Segment Start: INPUT

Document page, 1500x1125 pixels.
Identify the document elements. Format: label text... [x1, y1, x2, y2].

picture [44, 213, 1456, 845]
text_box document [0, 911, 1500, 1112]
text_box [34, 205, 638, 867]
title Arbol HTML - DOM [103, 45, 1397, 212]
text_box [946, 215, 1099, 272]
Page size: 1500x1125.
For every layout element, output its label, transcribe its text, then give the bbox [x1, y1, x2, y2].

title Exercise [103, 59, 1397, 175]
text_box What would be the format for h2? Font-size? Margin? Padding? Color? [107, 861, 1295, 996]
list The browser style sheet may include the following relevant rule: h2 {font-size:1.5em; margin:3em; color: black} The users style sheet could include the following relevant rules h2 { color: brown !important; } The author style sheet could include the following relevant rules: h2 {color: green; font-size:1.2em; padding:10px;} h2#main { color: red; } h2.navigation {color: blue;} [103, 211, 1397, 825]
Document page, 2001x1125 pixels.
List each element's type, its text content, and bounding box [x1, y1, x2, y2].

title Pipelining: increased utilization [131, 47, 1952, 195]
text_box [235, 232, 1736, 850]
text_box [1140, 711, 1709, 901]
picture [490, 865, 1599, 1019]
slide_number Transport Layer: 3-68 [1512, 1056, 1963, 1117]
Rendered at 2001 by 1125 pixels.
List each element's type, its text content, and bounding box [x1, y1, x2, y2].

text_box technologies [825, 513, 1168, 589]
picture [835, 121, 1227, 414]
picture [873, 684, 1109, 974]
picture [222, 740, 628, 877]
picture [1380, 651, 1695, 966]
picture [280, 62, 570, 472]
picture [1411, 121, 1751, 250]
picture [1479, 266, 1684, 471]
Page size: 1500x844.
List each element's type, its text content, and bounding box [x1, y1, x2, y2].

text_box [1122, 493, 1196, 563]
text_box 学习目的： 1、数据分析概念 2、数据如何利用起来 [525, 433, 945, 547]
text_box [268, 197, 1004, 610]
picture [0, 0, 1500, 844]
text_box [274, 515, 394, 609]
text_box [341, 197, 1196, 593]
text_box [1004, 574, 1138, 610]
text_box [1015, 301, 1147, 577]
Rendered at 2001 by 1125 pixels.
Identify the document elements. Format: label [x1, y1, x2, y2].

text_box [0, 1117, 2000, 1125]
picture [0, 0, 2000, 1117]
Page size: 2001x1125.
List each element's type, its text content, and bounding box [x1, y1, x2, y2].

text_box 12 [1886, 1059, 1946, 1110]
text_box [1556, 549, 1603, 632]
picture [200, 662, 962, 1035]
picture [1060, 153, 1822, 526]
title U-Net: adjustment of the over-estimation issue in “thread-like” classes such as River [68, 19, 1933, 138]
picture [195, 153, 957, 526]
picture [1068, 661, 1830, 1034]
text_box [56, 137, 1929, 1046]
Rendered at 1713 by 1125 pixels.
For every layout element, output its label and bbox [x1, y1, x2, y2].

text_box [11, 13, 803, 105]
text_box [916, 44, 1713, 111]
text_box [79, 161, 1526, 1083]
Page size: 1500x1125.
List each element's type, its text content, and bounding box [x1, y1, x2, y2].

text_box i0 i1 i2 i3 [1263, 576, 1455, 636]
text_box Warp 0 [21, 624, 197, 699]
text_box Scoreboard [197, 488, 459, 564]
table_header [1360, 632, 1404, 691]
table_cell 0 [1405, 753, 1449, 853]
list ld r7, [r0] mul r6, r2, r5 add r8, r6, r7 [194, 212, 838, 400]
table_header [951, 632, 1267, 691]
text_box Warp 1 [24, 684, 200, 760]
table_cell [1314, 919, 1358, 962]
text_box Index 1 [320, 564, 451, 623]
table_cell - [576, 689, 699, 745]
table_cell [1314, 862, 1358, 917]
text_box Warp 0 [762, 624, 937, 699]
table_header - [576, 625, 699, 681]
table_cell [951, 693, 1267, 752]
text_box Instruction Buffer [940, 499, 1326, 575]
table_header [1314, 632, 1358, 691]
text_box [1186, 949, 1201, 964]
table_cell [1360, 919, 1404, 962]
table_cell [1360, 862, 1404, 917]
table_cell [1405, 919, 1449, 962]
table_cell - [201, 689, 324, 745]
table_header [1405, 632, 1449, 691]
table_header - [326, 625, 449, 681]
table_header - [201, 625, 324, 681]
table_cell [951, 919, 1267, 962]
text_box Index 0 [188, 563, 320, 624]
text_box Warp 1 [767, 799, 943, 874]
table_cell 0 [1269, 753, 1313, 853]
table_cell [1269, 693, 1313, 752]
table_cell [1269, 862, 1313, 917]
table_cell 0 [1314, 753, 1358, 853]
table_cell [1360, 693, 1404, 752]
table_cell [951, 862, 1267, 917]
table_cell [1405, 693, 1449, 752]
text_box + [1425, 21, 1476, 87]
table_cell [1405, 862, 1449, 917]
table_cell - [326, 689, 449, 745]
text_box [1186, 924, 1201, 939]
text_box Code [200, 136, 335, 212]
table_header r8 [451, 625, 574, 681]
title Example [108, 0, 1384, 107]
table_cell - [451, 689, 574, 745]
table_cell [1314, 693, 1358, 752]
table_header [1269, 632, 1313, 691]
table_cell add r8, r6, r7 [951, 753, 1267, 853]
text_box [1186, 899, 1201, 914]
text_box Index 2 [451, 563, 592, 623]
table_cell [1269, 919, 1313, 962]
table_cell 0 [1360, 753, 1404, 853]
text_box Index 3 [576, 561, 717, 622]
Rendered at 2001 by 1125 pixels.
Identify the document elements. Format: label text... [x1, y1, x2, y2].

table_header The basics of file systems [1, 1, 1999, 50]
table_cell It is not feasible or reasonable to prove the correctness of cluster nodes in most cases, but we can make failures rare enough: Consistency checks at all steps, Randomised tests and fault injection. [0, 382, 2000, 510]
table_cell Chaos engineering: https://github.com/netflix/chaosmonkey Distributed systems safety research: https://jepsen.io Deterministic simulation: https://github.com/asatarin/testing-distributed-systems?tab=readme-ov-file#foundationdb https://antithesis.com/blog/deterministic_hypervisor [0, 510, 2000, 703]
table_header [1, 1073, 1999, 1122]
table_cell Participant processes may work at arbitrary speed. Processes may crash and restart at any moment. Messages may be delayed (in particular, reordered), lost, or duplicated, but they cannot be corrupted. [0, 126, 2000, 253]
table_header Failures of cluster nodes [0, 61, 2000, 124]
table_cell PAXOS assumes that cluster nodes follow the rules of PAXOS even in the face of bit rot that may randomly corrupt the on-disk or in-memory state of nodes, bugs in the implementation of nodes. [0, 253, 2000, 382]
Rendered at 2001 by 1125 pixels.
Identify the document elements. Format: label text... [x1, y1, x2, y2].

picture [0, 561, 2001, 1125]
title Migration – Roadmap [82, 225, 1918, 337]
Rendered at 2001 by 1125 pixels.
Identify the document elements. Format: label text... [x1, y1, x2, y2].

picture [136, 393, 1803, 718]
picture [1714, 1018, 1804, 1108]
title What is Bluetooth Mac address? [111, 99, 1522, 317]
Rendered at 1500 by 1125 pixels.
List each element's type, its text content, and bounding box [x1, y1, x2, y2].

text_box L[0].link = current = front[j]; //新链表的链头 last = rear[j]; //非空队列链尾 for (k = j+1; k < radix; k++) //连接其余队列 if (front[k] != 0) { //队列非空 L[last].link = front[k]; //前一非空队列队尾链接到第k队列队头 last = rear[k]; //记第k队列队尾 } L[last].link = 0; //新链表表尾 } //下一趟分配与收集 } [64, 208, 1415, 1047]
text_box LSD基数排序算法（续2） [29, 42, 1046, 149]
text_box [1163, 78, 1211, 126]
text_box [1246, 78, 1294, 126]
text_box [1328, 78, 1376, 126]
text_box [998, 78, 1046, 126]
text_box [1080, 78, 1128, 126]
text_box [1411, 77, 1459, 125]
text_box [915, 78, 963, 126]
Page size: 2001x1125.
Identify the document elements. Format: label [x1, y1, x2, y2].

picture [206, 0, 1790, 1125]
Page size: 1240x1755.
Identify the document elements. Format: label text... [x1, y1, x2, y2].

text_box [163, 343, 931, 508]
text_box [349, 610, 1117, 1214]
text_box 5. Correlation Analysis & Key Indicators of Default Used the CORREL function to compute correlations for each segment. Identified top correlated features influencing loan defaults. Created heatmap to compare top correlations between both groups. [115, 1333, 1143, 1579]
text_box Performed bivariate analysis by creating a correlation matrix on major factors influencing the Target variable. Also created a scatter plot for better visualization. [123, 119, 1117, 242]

Segment End: INPUT

(EXERCISE OBJECTIVE)
Everything from the first line of the data through the line containing "text_box [235, 232, 1736, 850]" should be echoed exactly. Add nothing.

(EXERCISE SOLUTION)
Document page, 1500x1125 pixels.
Identify the document elements. Format: label text... [x1, y1, x2, y2].

picture [44, 213, 1456, 845]
text_box document [0, 911, 1500, 1112]
text_box [34, 205, 638, 867]
title Arbol HTML - DOM [103, 45, 1397, 212]
text_box [946, 215, 1099, 272]
Page size: 1500x1125.
For every layout element, output its label, transcribe its text, then give the bbox [x1, y1, x2, y2].

title Exercise [103, 59, 1397, 175]
text_box What would be the format for h2? Font-size? Margin? Padding? Color? [107, 861, 1295, 996]
list The browser style sheet may include the following relevant rule: h2 {font-size:1.5em; margin:3em; color: black} The users style sheet could include the following relevant rules h2 { color: brown !important; } The author style sheet could include the following relevant rules: h2 {color: green; font-size:1.2em; padding:10px;} h2#main { color: red; } h2.navigation {color: blue;} [103, 211, 1397, 825]
Document page, 2001x1125 pixels.
List each element's type, its text content, and bounding box [x1, y1, x2, y2].

title Pipelining: increased utilization [131, 47, 1952, 195]
text_box [235, 232, 1736, 850]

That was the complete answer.